Obesity May Contribute to Cervical Cancer
Obesity has been linked to a multitude of health problems, from increased blood pressure and heart disease to sleep apnea, breathing problems and gallstones. In women, excessive fat has been shown to increase levels of estrogen, which can lead to the development of endometrial cancer, a condition that affects the lining of the uterus.
Height and weight can also contribute to endometrial cancer, and they are risk factors for cervical cancer, whereas the role obesity plays in cervical cancer remains uncertain.
To test whether obesity may lead to an increased risk of developing cervical cancer, investigators evaluated a variety of potential risk factors in 560 women: 124 diagnosed with adenocarcinoma (a type of cervical cancer linked specifically to high estrogen levels); 139 with squamous-cell cervical cancer; and 307 women who did not have cancer. Among their findings:
- Women who were heavier, had a high body mass index (BMI) or had fat that was concentrated in the midsection were far more likely to have adenocarcinoma.
- Women with a BMI greater than 30 (considered clinically obese) and "apple-shaped" women (those with high waist-to-hip ratios) were both twice as likely to develop adenocarcinoma.
- Women with high BMIs had more advanced stages of adenocarcinoma when they were diagnosed with cancer, even if they received regular Pap smears.

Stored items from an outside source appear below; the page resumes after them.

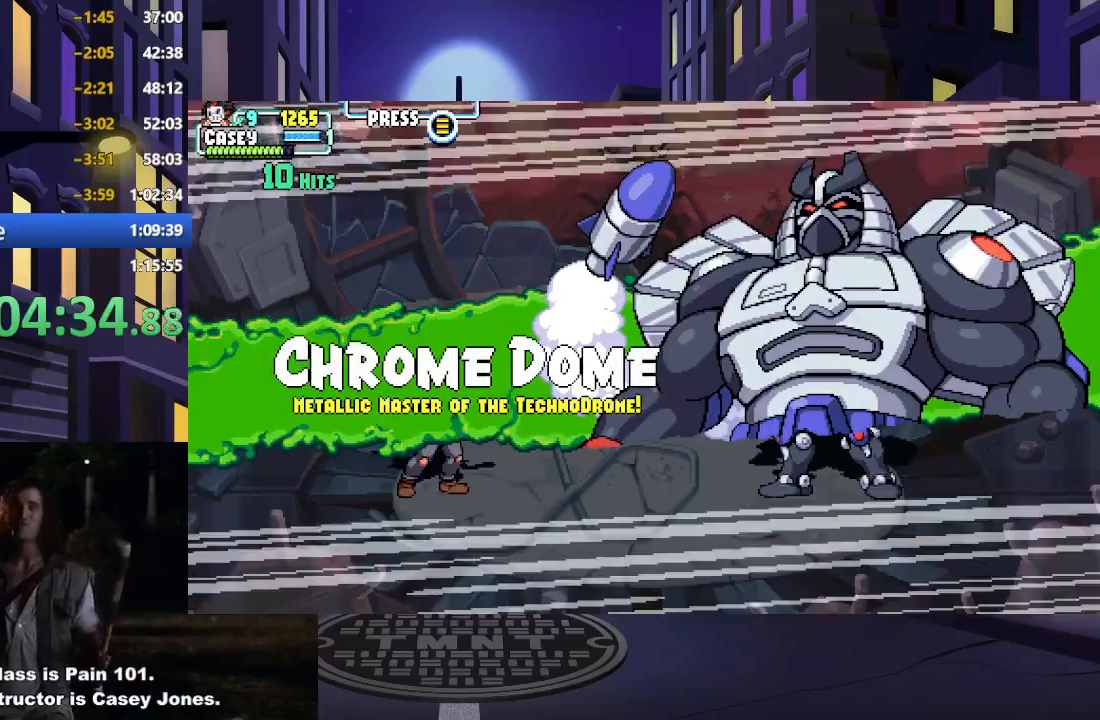
{"buttons": ["DPAD_RIGHT"], "events": []}
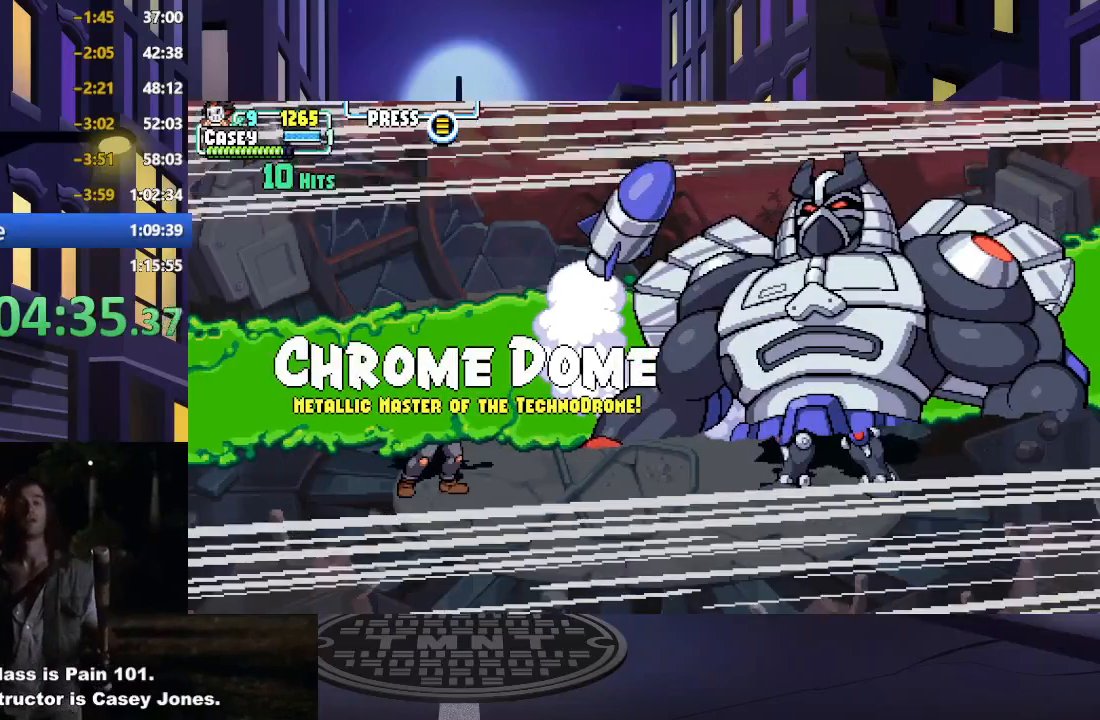
{"buttons": ["DPAD_RIGHT"], "events": []}
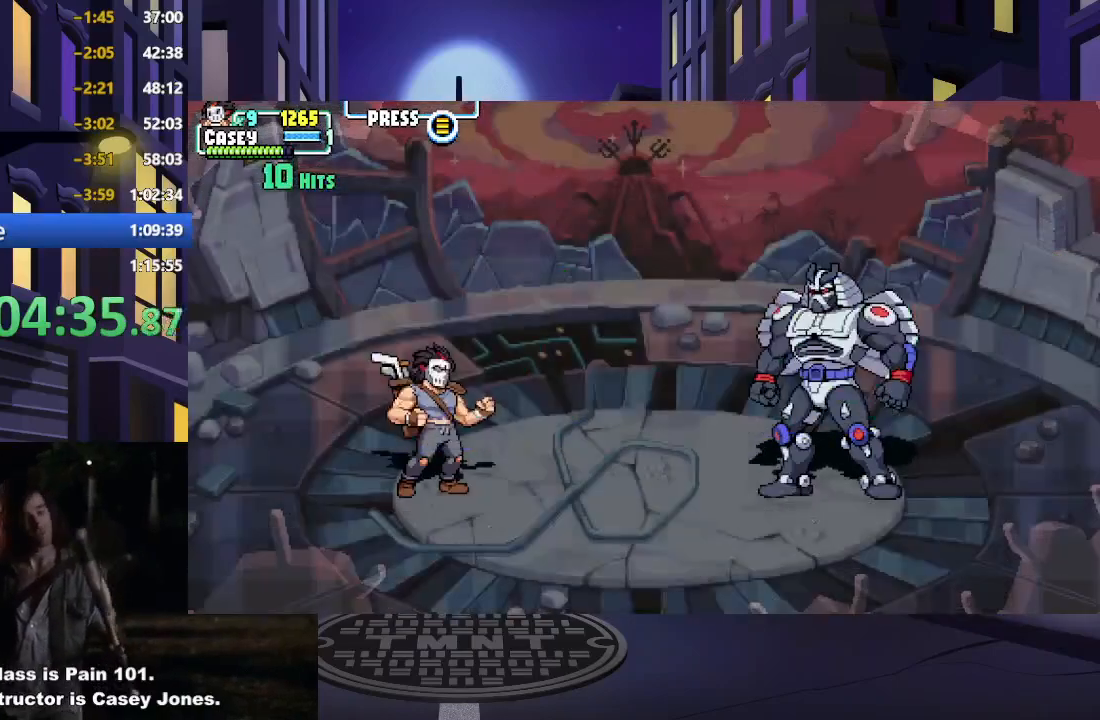
{"buttons": ["DPAD_RIGHT"], "events": []}
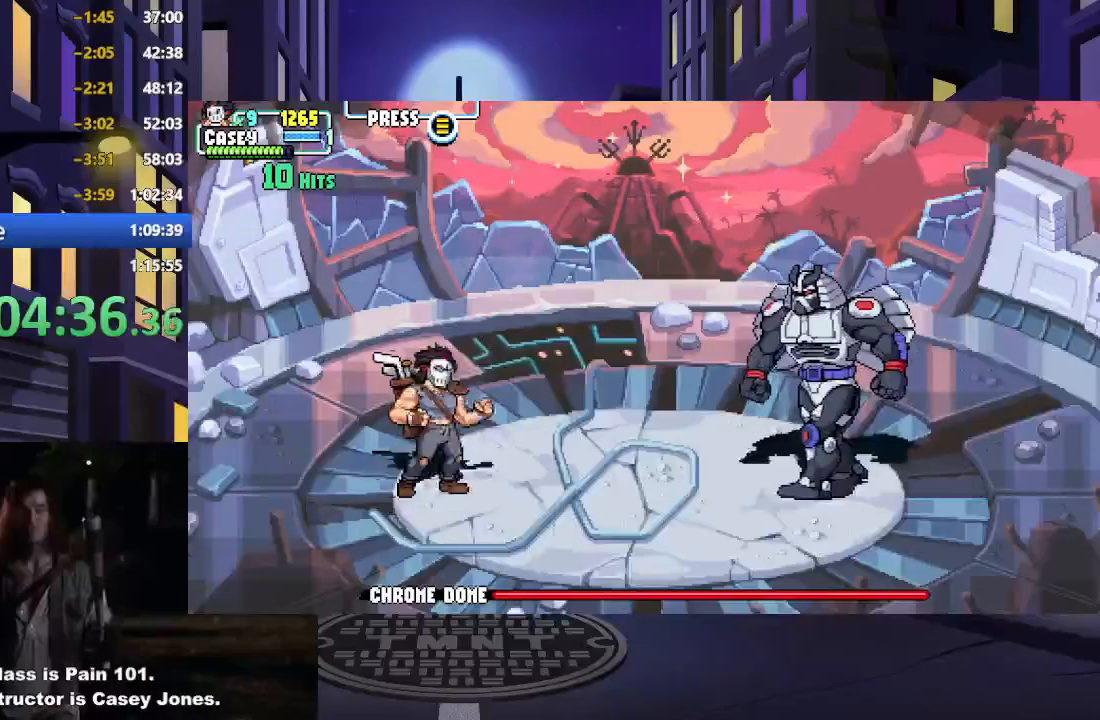
{"buttons": ["DPAD_RIGHT"], "events": [[50, "DPAD_UP", "down"], [434, "DPAD_UP", "up"]]}
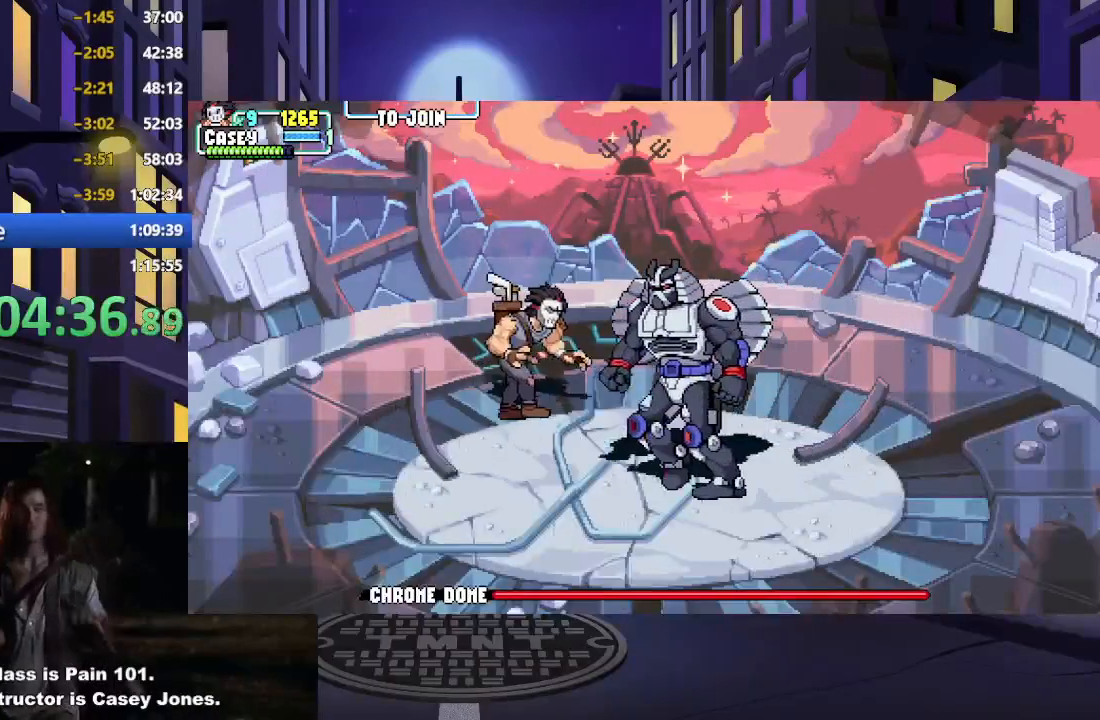
{"buttons": ["DPAD_UP", "DPAD_RIGHT"], "events": [[50, "DPAD_UP", "down"]]}
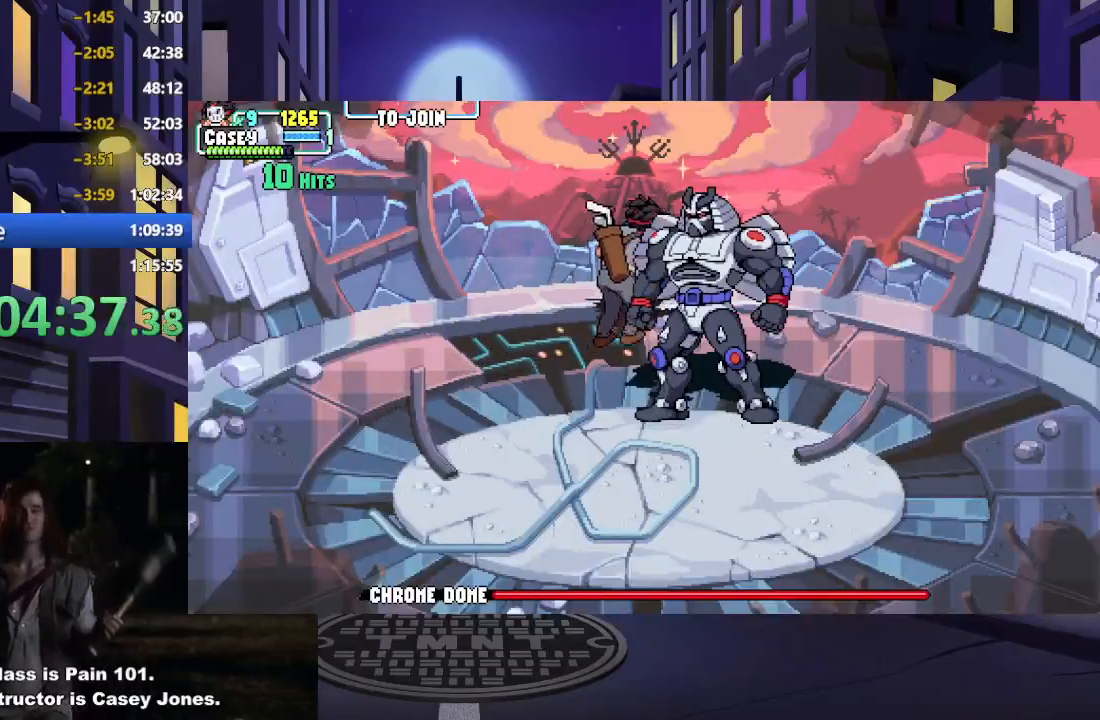
{"buttons": ["DPAD_UP", "DPAD_LEFT"], "events": [[134, "DPAD_UP", "up"], [201, "DPAD_RIGHT", "up"], [217, "DPAD_LEFT", "down"], [434, "DPAD_UP", "down"]]}
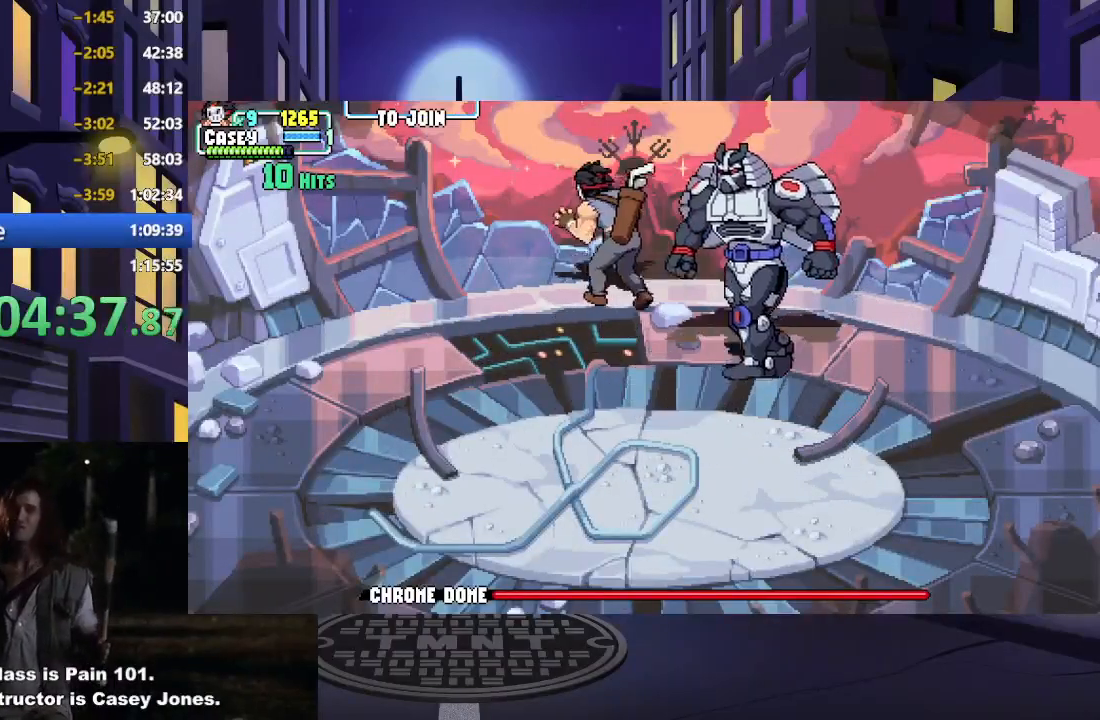
{"buttons": ["DPAD_DOWN", "DPAD_LEFT"], "events": [[167, "DPAD_UP", "up"], [217, "DPAD_DOWN", "down"]]}
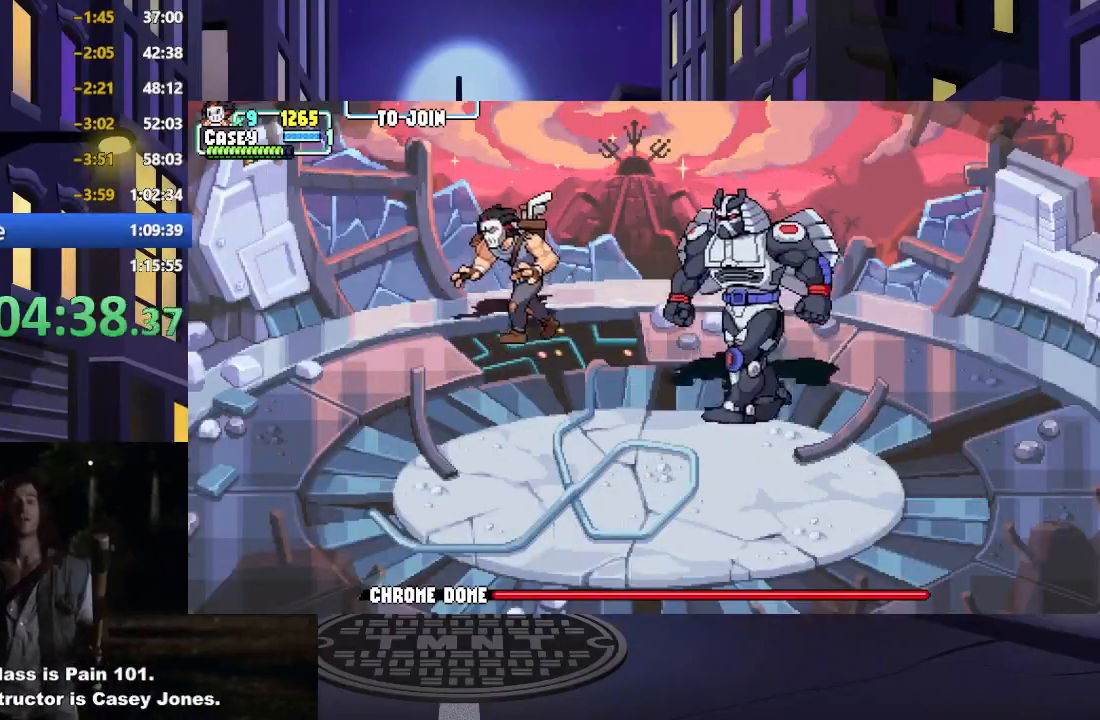
{"buttons": ["DPAD_DOWN"], "events": [[451, "DPAD_LEFT", "up"]]}
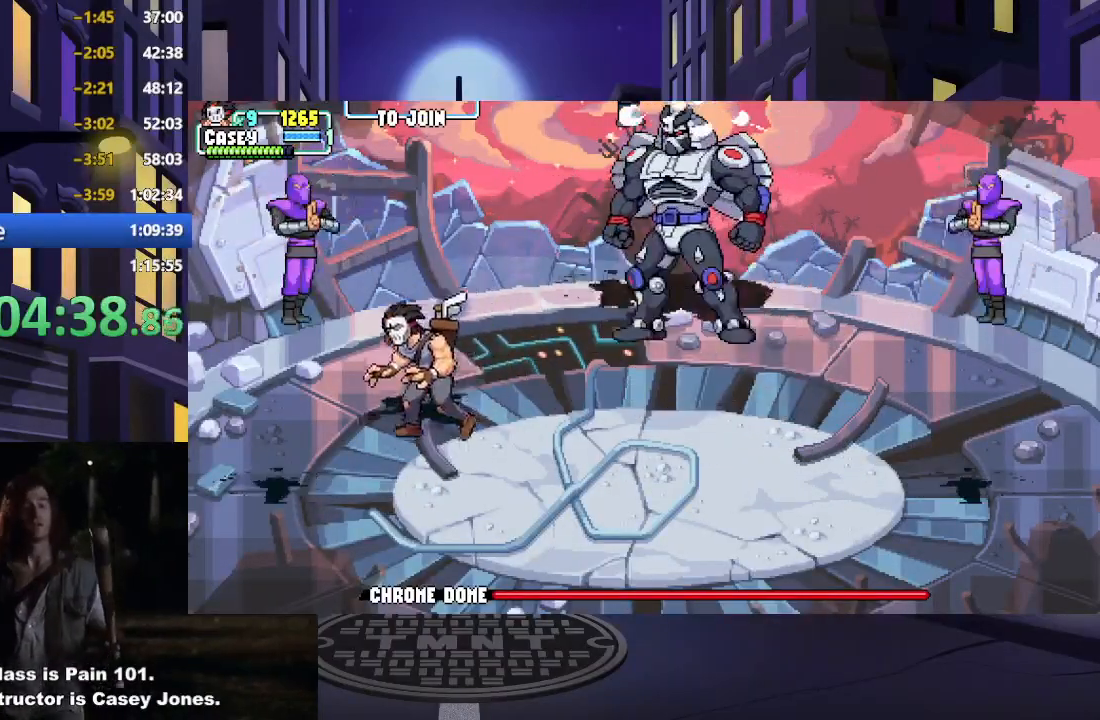
{"buttons": ["DPAD_LEFT"], "events": [[50, "DPAD_RIGHT", "down"], [417, "DPAD_RIGHT", "up"], [467, "DPAD_LEFT", "down"], [484, "DPAD_DOWN", "up"]]}
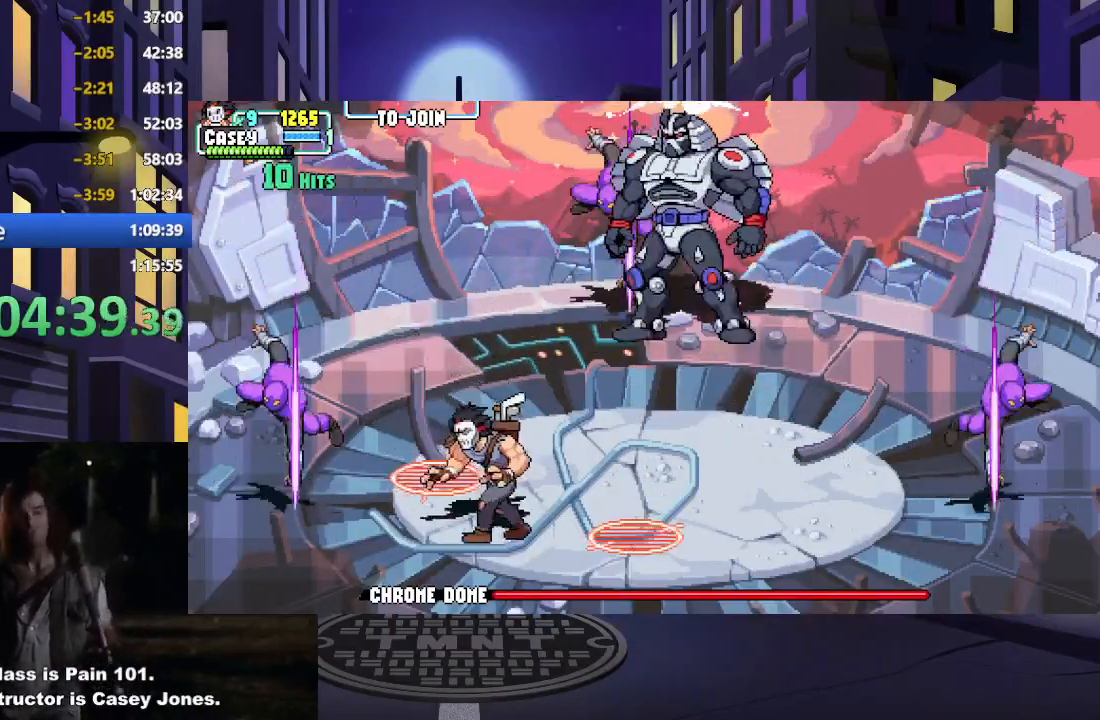
{"buttons": ["DPAD_LEFT"], "events": [[100, "DPAD_UP", "down"], [301, "DPAD_UP", "up"], [301, "X", "down"], [451, "X", "up"]]}
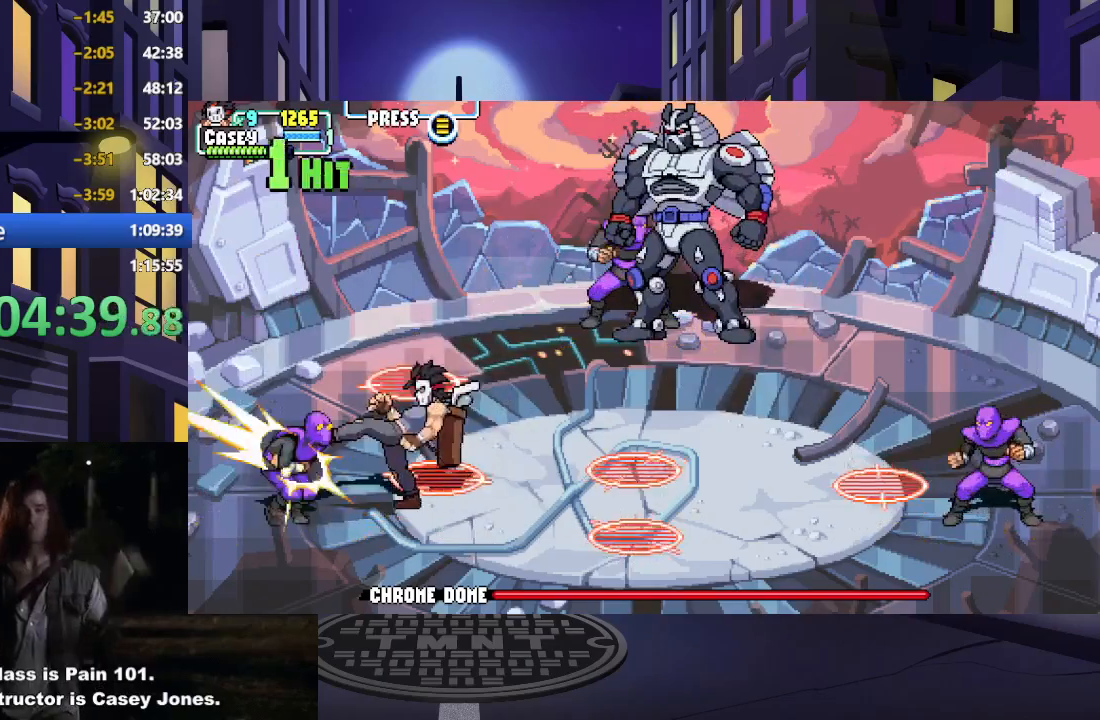
{"buttons": ["X", "DPAD_LEFT"], "events": [[17, "X", "down"], [133, "X", "up"], [217, "X", "down"], [317, "X", "up"], [417, "X", "down"]]}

Although larger studies are needed, these results support the theory that obesity, like height and weight, may lead to the onset of some types of cervical cancer. Women who are obese should speak with their physician about ways to lose weight and the benefits of a healthy, low-fat diet, and receive more frequent Pap smears to detect the early signs of adenocarcinoma.
Lacey JV, Swanson CA, Briton LA, et al. Obesity as a potential risk factor for adenocarcinomas and squamous cell carcinomas of the uterine cervix. Cancer Aug. 15, 2003: Volume 98, Number 4, pp.814-821.